#### AIM OF THE TASK:
Copy out the text from all of the material below, line for line and unchanged. Leave the pictures out.

*** Opening of DATASET RECORDS ***

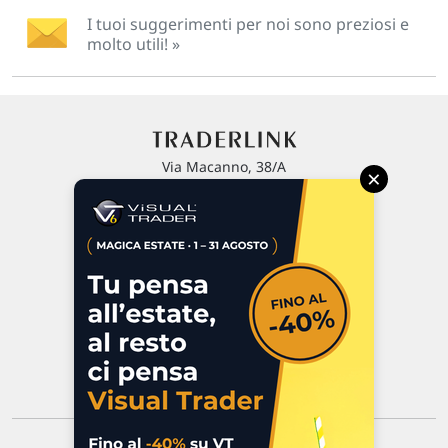
I tuoi suggerimenti per noi sono preziosi e
molto utili! »
Via Macanno, 38/A
×
47923 Rimini
P.IVA 02 452 460 401
Chi siamo
Commenti e segnalazioni
Contattaci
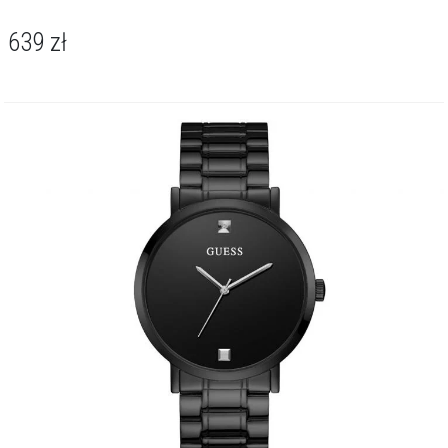
639
zł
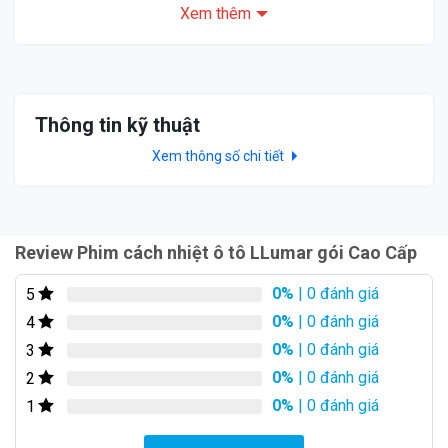
Xem thêm
Thông tin kỹ thuật
Xem thông số chi tiết
VF8 dán Phim cách nhiệt ô tô LLumar gói Cao Cấp
Review Phim cách nhiệt ô tô LLumar gói Cao Cấp
Bảng giá Phim cách nhiệt ô tô LLumar chính
0%
| 0 đánh giá
5
hãng tại Thanh Hóa
0%
| 0 đánh giá
4
0%
| 0 đánh giá
3
0%
| 0 đánh giá
2
0%
| 0 đánh giá
1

*** Close of DATASET RECORDS ***

#### WRITTEN ANSWER:
I tuoi suggerimenti per noi sono preziosi e
molto utili! »
Via Macanno, 38/A
×
47923 Rimini
P.IVA 02 452 460 401
Chi siamo
Commenti e segnalazioni
Contattaci
639
zł
Xem thêm
Thông tin kỹ thuật
Xem thông số chi tiết
VF8 dán Phim cách nhiệt ô tô LLumar gói Cao Cấp
Review Phim cách nhiệt ô tô LLumar gói Cao Cấp
Bảng giá Phim cách nhiệt ô tô LLumar chính
0%
| 0 đánh giá
5
hãng tại Thanh Hóa
0%
| 0 đánh giá
4
0%
| 0 đánh giá
3
0%
| 0 đánh giá
2
0%
| 0 đánh giá
1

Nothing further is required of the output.